Saddam Hussein, the “butcher of Baghdad,” did much the same thing in northern Iraq, replacing “unruly” Kurds with obedient ethnic Arab farmers. A century ago the Turks cleaned out “disloyal” Armenians, killing up to 1.5 million people and giving away their lands to Turkish neighbors. This is a story that would be familiar to the Sioux, to the Apache. Ethnic cleansing, ruthless social engineering, “homesteading”—these are not new concepts. They arose with the city-state.
Inscriptions from a temple built by neo-Assyrian King Ashurnasirpal II, who ruled Nimrud from 883 to 859 B.C., south of present-day Mosul, Iraq: “I captured many troops alive: from time to time I cut off their arms [and] hands; from others I cut off their noses, ears, extremities. I gouged out the eyes of many troops. I made one pile of the living [and] one of heads. I hung their heads on trees around the city.”
And: “I cleansed my weapons in the Great Sea and made sacrifices to the gods.”
Such primitive boasting sounds contemporary, like an Islamic State video posted on YouTube.
Anatolia—the sprawling Asian peninsula of eastern Turkey. A continental crossroads. The eternal frontier of empires. A palimpsest of forced migrations.

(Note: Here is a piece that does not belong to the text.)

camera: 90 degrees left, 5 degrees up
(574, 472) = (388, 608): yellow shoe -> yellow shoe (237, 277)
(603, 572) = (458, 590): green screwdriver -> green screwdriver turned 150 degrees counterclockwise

I walked its chalky roads past the broken foundations of Assyrian cities. I saw pediments of Greek columns swallowed in weedy gardens. I passed derelict Armenian churches turned to mosques. I trod on highways of stone buffed by endless processions of Roman feet. In antique Harran, an ancient center of learning under the Romans, Byzantines, and Arabs just a dozen miles from the Syrian border, thousands of Muslim scholars once experimented with physics and engineering. A minaret stood there on an empty plain—all that remains of the city that was leveled by the Mongols. And I passed the white tents of the Syrians. They were everywhere. Their doleful presence on the antique landscape seemed a sign of tectonic change, some unfathomable portent. Like the Palestinian diaspora. Or the Jewish diaspora. History shook underfoot. The tents of the refugees glowed yellow in the night, a new constellation.

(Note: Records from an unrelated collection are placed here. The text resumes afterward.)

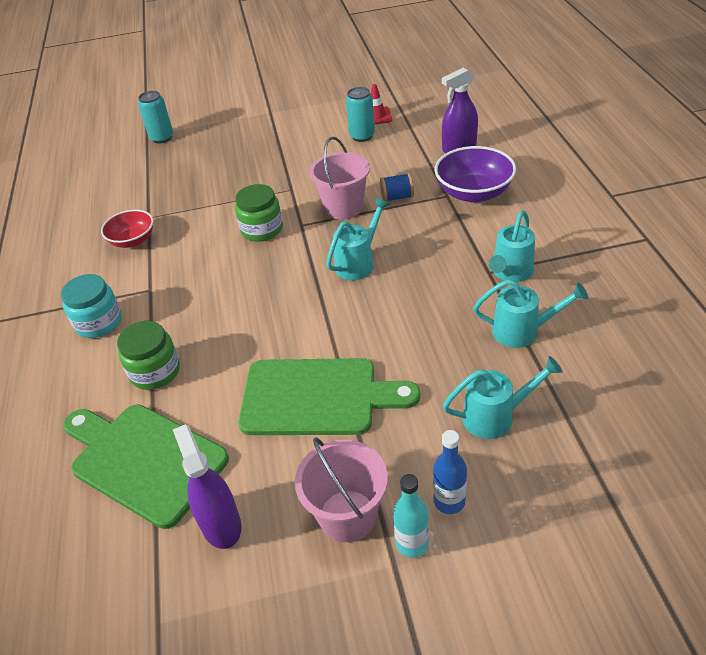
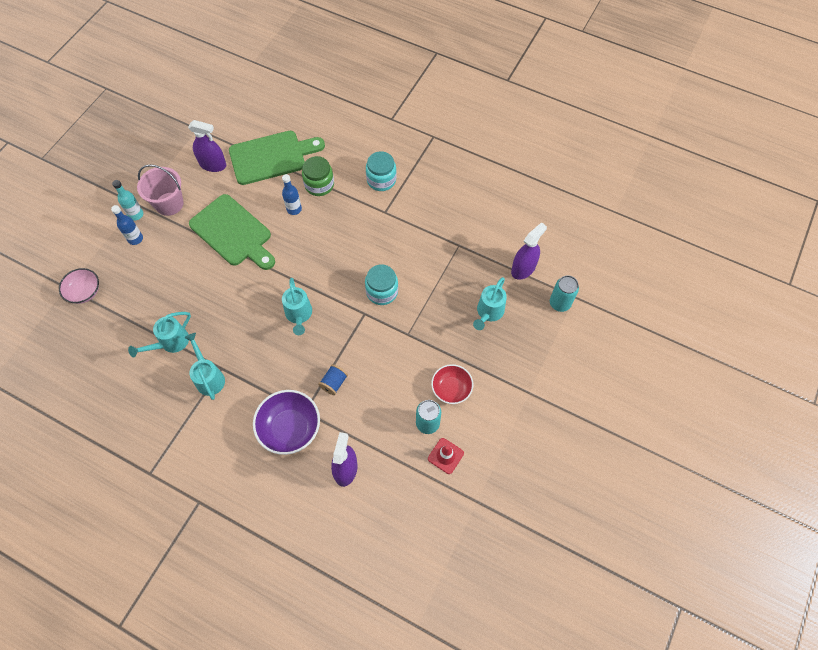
camera: 125 degrees right, 20 degrees up
(133, 240) = (441, 226): red bowl -> red bowl (451, 389)
(141, 170) = (523, 269): none -> purple spray bottle
(219, 367) = (294, 209): none -> blue bottle
(262, 229) = (382, 292): green jar -> turquoise jar
(317, 397) = (233, 233): green cutting board -> green cutting board turned 90 degrees counterclockwise
(343, 207) = (356, 347): pink bucket -> none
(495, 417) = (146, 287): turquoise watering can -> turquoise watering can (488, 312)
(592, 480) = (84, 292): none -> pink bowl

“Everyone thought this would be temporary,” a Turkish baker named Mustafa Bayram told me in Kilis.
He threw up his hands. He wanted to be kind—Turkey had been kind, spending billions of dollars on housing and feeding refugees—but the Syrians were still coming. They were driving Bayram out of business. They worked for slave wages. They opened illegal shops, undercutting him. “I think,” he said, bitterly, “we should gather them up. We should put them all into one giant camp.”

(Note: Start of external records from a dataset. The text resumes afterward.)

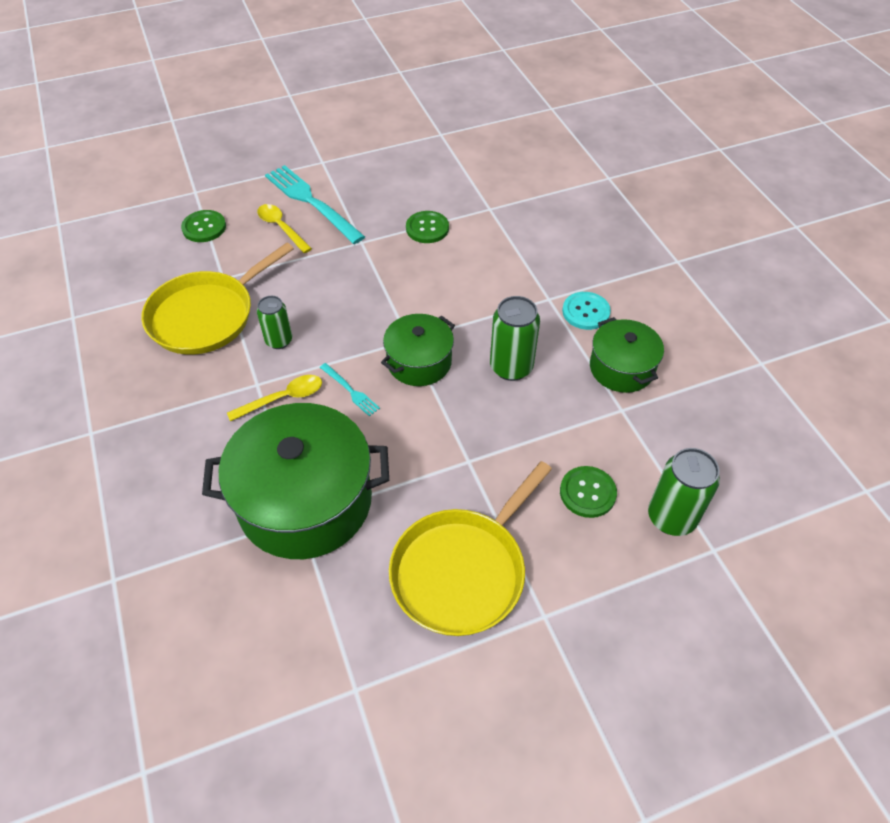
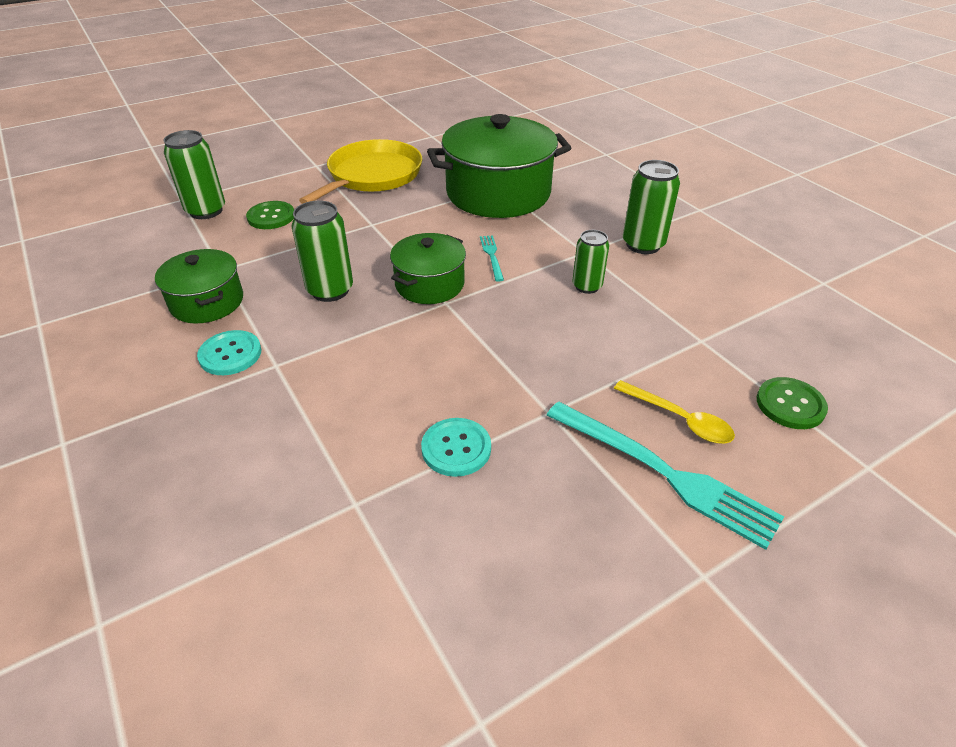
camera: 170 degrees right, 10 degrees down
(193, 386) = (643, 244): none -> green can
(206, 315) = (683, 300): yellow pan -> none
(283, 398) = (553, 244): yellow spoon -> none
(350, 391) = (492, 256): turquoise fork -> turquoise fork turned 45 degrees clockwise
(427, 228) = (456, 448): green button -> turquoise button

The war in Syria boiled and boiled. Engin was losing his local workers. Each day a few didn’t show up for roll call. They abandoned his archaeological dig at the Oylum mound and slipped over the border. They may have joined the jihad.
I walked on through autumn. Temperatures dropped. I found myself stepping over columns of ants that crawled manically through brittle yellow grass. They shone glossy black, as if oiled, and vanished down their holes. They carried enormous quantities of seeds. It seemed a message, to lay in provisions like this. After a false Arab Spring, a hard winter was coming to the Middle East.